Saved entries
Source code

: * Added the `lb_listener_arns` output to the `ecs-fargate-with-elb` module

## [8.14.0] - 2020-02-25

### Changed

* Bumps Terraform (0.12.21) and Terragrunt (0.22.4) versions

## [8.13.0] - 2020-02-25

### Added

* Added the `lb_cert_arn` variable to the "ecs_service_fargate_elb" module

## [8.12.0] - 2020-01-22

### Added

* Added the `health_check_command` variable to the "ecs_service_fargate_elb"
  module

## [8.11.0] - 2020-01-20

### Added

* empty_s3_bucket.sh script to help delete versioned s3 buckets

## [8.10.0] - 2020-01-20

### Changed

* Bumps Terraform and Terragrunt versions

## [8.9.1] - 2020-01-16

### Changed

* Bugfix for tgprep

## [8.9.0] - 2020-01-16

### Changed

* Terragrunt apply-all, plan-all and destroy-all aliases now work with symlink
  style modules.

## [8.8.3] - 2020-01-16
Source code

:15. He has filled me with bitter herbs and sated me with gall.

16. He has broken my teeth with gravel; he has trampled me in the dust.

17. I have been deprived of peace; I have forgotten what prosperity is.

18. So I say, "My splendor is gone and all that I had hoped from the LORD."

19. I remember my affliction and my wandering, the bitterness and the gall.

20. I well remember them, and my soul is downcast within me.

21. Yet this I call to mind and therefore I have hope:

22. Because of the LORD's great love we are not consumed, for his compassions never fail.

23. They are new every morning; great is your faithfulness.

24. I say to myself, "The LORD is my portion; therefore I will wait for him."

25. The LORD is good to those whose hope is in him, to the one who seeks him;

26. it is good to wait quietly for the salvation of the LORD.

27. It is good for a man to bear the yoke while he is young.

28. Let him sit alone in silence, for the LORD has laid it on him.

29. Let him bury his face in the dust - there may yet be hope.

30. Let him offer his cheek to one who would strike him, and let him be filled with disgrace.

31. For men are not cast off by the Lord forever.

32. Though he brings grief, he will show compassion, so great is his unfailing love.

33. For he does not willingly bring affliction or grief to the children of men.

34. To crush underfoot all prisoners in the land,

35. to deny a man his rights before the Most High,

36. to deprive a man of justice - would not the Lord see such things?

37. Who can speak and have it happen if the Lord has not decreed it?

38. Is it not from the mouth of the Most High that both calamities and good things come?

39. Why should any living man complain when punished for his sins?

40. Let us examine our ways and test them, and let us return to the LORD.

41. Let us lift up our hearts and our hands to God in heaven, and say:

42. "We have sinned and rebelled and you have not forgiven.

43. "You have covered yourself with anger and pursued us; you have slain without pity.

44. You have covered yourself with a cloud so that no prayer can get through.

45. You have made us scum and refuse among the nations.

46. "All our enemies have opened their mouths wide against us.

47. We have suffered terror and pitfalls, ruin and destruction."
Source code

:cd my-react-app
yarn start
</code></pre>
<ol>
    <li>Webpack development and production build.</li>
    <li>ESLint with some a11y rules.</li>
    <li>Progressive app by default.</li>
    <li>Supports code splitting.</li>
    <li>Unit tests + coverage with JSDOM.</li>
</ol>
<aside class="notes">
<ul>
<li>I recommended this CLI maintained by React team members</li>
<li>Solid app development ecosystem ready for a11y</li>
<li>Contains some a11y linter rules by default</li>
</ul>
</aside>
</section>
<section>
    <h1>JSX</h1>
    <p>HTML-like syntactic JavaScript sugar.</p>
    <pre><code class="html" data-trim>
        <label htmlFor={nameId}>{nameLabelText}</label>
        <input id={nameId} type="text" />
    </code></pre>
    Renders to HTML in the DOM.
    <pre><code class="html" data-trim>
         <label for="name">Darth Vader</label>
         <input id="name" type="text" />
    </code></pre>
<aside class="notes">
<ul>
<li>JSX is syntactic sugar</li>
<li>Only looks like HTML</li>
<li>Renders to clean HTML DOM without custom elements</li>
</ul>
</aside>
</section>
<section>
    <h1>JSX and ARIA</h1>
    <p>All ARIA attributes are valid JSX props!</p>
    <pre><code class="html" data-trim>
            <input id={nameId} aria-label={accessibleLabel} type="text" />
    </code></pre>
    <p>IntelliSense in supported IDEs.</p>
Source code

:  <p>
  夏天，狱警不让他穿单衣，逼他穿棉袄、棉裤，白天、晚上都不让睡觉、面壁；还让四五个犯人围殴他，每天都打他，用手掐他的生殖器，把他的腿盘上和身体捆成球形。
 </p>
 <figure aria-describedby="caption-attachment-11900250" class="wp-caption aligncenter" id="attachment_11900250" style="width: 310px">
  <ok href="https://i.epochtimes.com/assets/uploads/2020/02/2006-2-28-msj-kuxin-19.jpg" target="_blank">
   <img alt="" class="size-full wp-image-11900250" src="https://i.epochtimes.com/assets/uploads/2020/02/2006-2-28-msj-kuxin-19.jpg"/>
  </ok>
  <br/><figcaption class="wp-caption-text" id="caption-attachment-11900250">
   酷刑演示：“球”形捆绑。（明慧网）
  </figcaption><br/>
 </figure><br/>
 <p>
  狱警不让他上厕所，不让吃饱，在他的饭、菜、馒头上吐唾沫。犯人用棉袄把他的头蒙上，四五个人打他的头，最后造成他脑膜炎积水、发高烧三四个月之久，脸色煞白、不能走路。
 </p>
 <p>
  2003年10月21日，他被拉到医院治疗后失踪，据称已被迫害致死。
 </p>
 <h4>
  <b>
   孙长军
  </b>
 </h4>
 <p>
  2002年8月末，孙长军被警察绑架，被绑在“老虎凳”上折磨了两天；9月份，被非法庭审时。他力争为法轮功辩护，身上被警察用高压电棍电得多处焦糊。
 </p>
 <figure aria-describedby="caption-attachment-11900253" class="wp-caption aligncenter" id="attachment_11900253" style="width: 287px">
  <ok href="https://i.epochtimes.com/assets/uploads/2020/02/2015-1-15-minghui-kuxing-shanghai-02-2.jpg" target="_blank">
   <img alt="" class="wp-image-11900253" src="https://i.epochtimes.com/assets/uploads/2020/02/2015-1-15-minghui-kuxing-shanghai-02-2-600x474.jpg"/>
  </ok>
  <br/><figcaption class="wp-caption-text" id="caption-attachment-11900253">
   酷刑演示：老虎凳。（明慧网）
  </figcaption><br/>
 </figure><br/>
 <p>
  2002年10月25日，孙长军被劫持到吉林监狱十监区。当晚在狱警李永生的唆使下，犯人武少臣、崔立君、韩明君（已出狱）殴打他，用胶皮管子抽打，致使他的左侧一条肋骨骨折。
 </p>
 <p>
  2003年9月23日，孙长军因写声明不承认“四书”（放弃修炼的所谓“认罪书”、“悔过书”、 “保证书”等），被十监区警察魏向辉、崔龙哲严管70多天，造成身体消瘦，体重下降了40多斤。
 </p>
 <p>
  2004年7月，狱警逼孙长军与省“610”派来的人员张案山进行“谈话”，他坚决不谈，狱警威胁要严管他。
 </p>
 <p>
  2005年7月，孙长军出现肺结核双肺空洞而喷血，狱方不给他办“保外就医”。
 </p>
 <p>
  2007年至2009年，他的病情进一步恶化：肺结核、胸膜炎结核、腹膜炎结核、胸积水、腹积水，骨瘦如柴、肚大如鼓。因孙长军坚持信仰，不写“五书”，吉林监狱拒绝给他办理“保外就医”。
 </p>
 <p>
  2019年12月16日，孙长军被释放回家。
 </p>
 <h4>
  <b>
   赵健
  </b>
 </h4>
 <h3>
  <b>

● WHAT THE TASK REQUIRES: Write out all of the items again, substituting "Updates" for each occurrence of "Bumps" and changing nothing else.

● SOLUTION FOR THIS TASK:
Source code

: * Added the `lb_listener_arns` output to the `ecs-fargate-with-elb` module

## [8.14.0] - 2020-02-25

### Changed

* Updates Terraform (0.12.21) and Terragrunt (0.22.4) versions

## [8.13.0] - 2020-02-25

### Added

* Added the `lb_cert_arn` variable to the "ecs_service_fargate_elb" module

## [8.12.0] - 2020-01-22

### Added

* Added the `health_check_command` variable to the "ecs_service_fargate_elb"
  module

## [8.11.0] - 2020-01-20

### Added

* empty_s3_bucket.sh script to help delete versioned s3 buckets

## [8.10.0] - 2020-01-20

### Changed

* Updates Terraform and Terragrunt versions

## [8.9.1] - 2020-01-16

### Changed

* Bugfix for tgprep

## [8.9.0] - 2020-01-16

### Changed

* Terragrunt apply-all, plan-all and destroy-all aliases now work with symlink
  style modules.

## [8.8.3] - 2020-01-16
Source code

:15. He has filled me with bitter herbs and sated me with gall.

16. He has broken my teeth with gravel; he has trampled me in the dust.

17. I have been deprived of peace; I have forgotten what prosperity is.

18. So I say, "My splendor is gone and all that I had hoped from the LORD."

19. I remember my affliction and my wandering, the bitterness and the gall.

20. I well remember them, and my soul is downcast within me.

21. Yet this I call to mind and therefore I have hope:

22. Because of the LORD's great love we are not consumed, for his compassions never fail.

23. They are new every morning; great is your faithfulness.

24. I say to myself, "The LORD is my portion; therefore I will wait for him."

25. The LORD is good to those whose hope is in him, to the one who seeks him;

26. it is good to wait quietly for the salvation of the LORD.

27. It is good for a man to bear the yoke while he is young.

28. Let him sit alone in silence, for the LORD has laid it on him.

29. Let him bury his face in the dust - there may yet be hope.

30. Let him offer his cheek to one who would strike him, and let him be filled with disgrace.

31. For men are not cast off by the Lord forever.

32. Though he brings grief, he will show compassion, so great is his unfailing love.

33. For he does not willingly bring affliction or grief to the children of men.

34. To crush underfoot all prisoners in the land,

35. to deny a man his rights before the Most High,

36. to deprive a man of justice - would not the Lord see such things?

37. Who can speak and have it happen if the Lord has not decreed it?

38. Is it not from the mouth of the Most High that both calamities and good things come?

39. Why should any living man complain when punished for his sins?

40. Let us examine our ways and test them, and let us return to the LORD.

41. Let us lift up our hearts and our hands to God in heaven, and say:

42. "We have sinned and rebelled and you have not forgiven.

43. "You have covered yourself with anger and pursued us; you have slain without pity.

44. You have covered yourself with a cloud so that no prayer can get through.

45. You have made us scum and refuse among the nations.

46. "All our enemies have opened their mouths wide against us.

47. We have suffered terror and pitfalls, ruin and destruction."
Source code

:cd my-react-app
yarn start
</code></pre>
<ol>
    <li>Webpack development and production build.</li>
    <li>ESLint with some a11y rules.</li>
    <li>Progressive app by default.</li>
    <li>Supports code splitting.</li>
    <li>Unit tests + coverage with JSDOM.</li>
</ol>
<aside class="notes">
<ul>
<li>I recommended this CLI maintained by React team members</li>
<li>Solid app development ecosystem ready for a11y</li>
<li>Contains some a11y linter rules by default</li>
</ul>
</aside>
</section>
<section>
    <h1>JSX</h1>
    <p>HTML-like syntactic JavaScript sugar.</p>
    <pre><code class="html" data-trim>
        <label htmlFor={nameId}>{nameLabelText}</label>
        <input id={nameId} type="text" />
    </code></pre>
    Renders to HTML in the DOM.
    <pre><code class="html" data-trim>
         <label for="name">Darth Vader</label>
         <input id="name" type="text" />
    </code></pre>
<aside class="notes">
<ul>
<li>JSX is syntactic sugar</li>
<li>Only looks like HTML</li>
<li>Renders to clean HTML DOM without custom elements</li>
</ul>
</aside>
</section>
<section>
    <h1>JSX and ARIA</h1>
    <p>All ARIA attributes are valid JSX props!</p>
    <pre><code class="html" data-trim>
            <input id={nameId} aria-label={accessibleLabel} type="text" />
    </code></pre>
    <p>IntelliSense in supported IDEs.</p>
Source code

:  <p>
  夏天，狱警不让他穿单衣，逼他穿棉袄、棉裤，白天、晚上都不让睡觉、面壁；还让四五个犯人围殴他，每天都打他，用手掐他的生殖器，把他的腿盘上和身体捆成球形。
 </p>
 <figure aria-describedby="caption-attachment-11900250" class="wp-caption aligncenter" id="attachment_11900250" style="width: 310px">
  <ok href="https://i.epochtimes.com/assets/uploads/2020/02/2006-2-28-msj-kuxin-19.jpg" target="_blank">
   <img alt="" class="size-full wp-image-11900250" src="https://i.epochtimes.com/assets/uploads/2020/02/2006-2-28-msj-kuxin-19.jpg"/>
  </ok>
  <br/><figcaption class="wp-caption-text" id="caption-attachment-11900250">
   酷刑演示：“球”形捆绑。（明慧网）
  </figcaption><br/>
 </figure><br/>
 <p>
  狱警不让他上厕所，不让吃饱，在他的饭、菜、馒头上吐唾沫。犯人用棉袄把他的头蒙上，四五个人打他的头，最后造成他脑膜炎积水、发高烧三四个月之久，脸色煞白、不能走路。
 </p>
 <p>
  2003年10月21日，他被拉到医院治疗后失踪，据称已被迫害致死。
 </p>
 <h4>
  <b>
   孙长军
  </b>
 </h4>
 <p>
  2002年8月末，孙长军被警察绑架，被绑在“老虎凳”上折磨了两天；9月份，被非法庭审时。他力争为法轮功辩护，身上被警察用高压电棍电得多处焦糊。
 </p>
 <figure aria-describedby="caption-attachment-11900253" class="wp-caption aligncenter" id="attachment_11900253" style="width: 287px">
  <ok href="https://i.epochtimes.com/assets/uploads/2020/02/2015-1-15-minghui-kuxing-shanghai-02-2.jpg" target="_blank">
   <img alt="" class="wp-image-11900253" src="https://i.epochtimes.com/assets/uploads/2020/02/2015-1-15-minghui-kuxing-shanghai-02-2-600x474.jpg"/>
  </ok>
  <br/><figcaption class="wp-caption-text" id="caption-attachment-11900253">
   酷刑演示：老虎凳。（明慧网）
  </figcaption><br/>
 </figure><br/>
 <p>
  2002年10月25日，孙长军被劫持到吉林监狱十监区。当晚在狱警李永生的唆使下，犯人武少臣、崔立君、韩明君（已出狱）殴打他，用胶皮管子抽打，致使他的左侧一条肋骨骨折。
 </p>
 <p>
  2003年9月23日，孙长军因写声明不承认“四书”（放弃修炼的所谓“认罪书”、“悔过书”、 “保证书”等），被十监区警察魏向辉、崔龙哲严管70多天，造成身体消瘦，体重下降了40多斤。
 </p>
 <p>
  2004年7月，狱警逼孙长军与省“610”派来的人员张案山进行“谈话”，他坚决不谈，狱警威胁要严管他。
 </p>
 <p>
  2005年7月，孙长军出现肺结核双肺空洞而喷血，狱方不给他办“保外就医”。
 </p>
 <p>
  2007年至2009年，他的病情进一步恶化：肺结核、胸膜炎结核、腹膜炎结核、胸积水、腹积水，骨瘦如柴、肚大如鼓。因孙长军坚持信仰，不写“五书”，吉林监狱拒绝给他办理“保外就医”。
 </p>
 <p>
  2019年12月16日，孙长军被释放回家。
 </p>
 <h4>
  <b>
   赵健
  </b>
 </h4>
 <h3>
  <b>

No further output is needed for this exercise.